**TASK DESCRIPTION**
Please return all the records exactly, with nothing left out.

**Stored items from a collection**
+ + + +

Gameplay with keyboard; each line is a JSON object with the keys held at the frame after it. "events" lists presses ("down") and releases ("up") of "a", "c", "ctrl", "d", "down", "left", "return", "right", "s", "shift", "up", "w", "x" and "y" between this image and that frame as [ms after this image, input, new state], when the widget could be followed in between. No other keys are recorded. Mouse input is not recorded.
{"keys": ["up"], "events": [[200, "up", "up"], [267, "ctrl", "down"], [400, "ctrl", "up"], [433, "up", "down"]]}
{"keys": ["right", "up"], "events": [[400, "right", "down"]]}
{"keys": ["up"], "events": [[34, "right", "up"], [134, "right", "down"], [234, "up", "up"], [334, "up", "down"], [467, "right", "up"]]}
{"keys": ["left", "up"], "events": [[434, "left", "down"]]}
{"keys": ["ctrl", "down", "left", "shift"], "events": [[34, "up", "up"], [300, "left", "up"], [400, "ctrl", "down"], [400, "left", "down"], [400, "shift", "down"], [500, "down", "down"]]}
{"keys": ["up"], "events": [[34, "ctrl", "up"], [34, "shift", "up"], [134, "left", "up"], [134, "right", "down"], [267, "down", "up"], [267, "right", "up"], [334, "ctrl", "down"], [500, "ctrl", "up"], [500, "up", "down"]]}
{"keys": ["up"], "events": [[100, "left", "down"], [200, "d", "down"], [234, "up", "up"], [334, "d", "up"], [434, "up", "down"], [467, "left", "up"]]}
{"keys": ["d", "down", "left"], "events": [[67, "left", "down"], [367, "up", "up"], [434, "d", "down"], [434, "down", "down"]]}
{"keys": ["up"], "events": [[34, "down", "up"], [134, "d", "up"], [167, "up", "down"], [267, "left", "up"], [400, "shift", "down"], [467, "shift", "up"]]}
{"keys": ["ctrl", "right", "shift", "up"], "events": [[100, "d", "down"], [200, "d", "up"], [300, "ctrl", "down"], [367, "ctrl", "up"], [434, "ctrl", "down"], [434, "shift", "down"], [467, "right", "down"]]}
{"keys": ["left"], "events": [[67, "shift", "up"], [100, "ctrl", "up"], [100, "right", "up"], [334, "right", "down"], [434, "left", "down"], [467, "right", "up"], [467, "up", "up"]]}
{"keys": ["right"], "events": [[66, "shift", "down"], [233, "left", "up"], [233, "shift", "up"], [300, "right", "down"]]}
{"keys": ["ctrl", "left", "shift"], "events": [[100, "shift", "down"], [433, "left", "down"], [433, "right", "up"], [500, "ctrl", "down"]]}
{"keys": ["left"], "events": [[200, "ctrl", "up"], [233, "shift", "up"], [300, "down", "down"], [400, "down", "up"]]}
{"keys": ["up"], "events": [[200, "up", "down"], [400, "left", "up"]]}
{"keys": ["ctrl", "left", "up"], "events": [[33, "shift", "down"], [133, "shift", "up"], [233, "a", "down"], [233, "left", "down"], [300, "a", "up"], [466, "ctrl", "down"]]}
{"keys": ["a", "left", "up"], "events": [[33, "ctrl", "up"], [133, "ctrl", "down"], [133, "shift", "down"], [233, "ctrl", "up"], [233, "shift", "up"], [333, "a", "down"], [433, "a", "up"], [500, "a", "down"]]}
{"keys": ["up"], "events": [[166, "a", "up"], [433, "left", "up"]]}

+ + + +

**OUTPUT FOR THIS EXERCISE**
Gameplay with keyboard; each line is a JSON object with the keys held at the frame after it. "events" lists presses ("down") and releases ("up") of "a", "c", "ctrl", "d", "down", "left", "return", "right", "s", "shift", "up", "w", "x" and "y" between this image and that frame as [ms after this image, input, new state], when the widget could be followed in between. No other keys are recorded. Mouse input is not recorded.
{"keys": ["up"], "events": [[200, "up", "up"], [267, "ctrl", "down"], [400, "ctrl", "up"], [433, "up", "down"]]}
{"keys": ["right", "up"], "events": [[400, "right", "down"]]}
{"keys": ["up"], "events": [[34, "right", "up"], [134, "right", "down"], [234, "up", "up"], [334, "up", "down"], [467, "right", "up"]]}
{"keys": ["left", "up"], "events": [[434, "left", "down"]]}
{"keys": ["ctrl", "down", "left", "shift"], "events": [[34, "up", "up"], [300, "left", "up"], [400, "ctrl", "down"], [400, "left", "down"], [400, "shift", "down"], [500, "down", "down"]]}
{"keys": ["up"], "events": [[34, "ctrl", "up"], [34, "shift", "up"], [134, "left", "up"], [134, "right", "down"], [267, "down", "up"], [267, "right", "up"], [334, "ctrl", "down"], [500, "ctrl", "up"], [500, "up", "down"]]}
{"keys": ["up"], "events": [[100, "left", "down"], [200, "d", "down"], [234, "up", "up"], [334, "d", "up"], [434, "up", "down"], [467, "left", "up"]]}
{"keys": ["d", "down", "left"], "events": [[67, "left", "down"], [367, "up", "up"], [434, "d", "down"], [434, "down", "down"]]}
{"keys": ["up"], "events": [[34, "down", "up"], [134, "d", "up"], [167, "up", "down"], [267, "left", "up"], [400, "shift", "down"], [467, "shift", "up"]]}
{"keys": ["ctrl", "right", "shift", "up"], "events": [[100, "d", "down"], [200, "d", "up"], [300, "ctrl", "down"], [367, "ctrl", "up"], [434, "ctrl", "down"], [434, "shift", "down"], [467, "right", "down"]]}
{"keys": ["left"], "events": [[67, "shift", "up"], [100, "ctrl", "up"], [100, "right", "up"], [334, "right", "down"], [434, "left", "down"], [467, "right", "up"], [467, "up", "up"]]}
{"keys": ["right"], "events": [[66, "shift", "down"], [233, "left", "up"], [233, "shift", "up"], [300, "right", "down"]]}
{"keys": ["ctrl", "left", "shift"], "events": [[100, "shift", "down"], [433, "left", "down"], [433, "right", "up"], [500, "ctrl", "down"]]}
{"keys": ["left"], "events": [[200, "ctrl", "up"], [233, "shift", "up"], [300, "down", "down"], [400, "down", "up"]]}
{"keys": ["up"], "events": [[200, "up", "down"], [400, "left", "up"]]}
{"keys": ["ctrl", "left", "up"], "events": [[33, "shift", "down"], [133, "shift", "up"], [233, "a", "down"], [233, "left", "down"], [300, "a", "up"], [466, "ctrl", "down"]]}
{"keys": ["a", "left", "up"], "events": [[33, "ctrl", "up"], [133, "ctrl", "down"], [133, "shift", "down"], [233, "ctrl", "up"], [233, "shift", "up"], [333, "a", "down"], [433, "a", "up"], [500, "a", "down"]]}
{"keys": ["up"], "events": [[166, "a", "up"], [433, "left", "up"]]}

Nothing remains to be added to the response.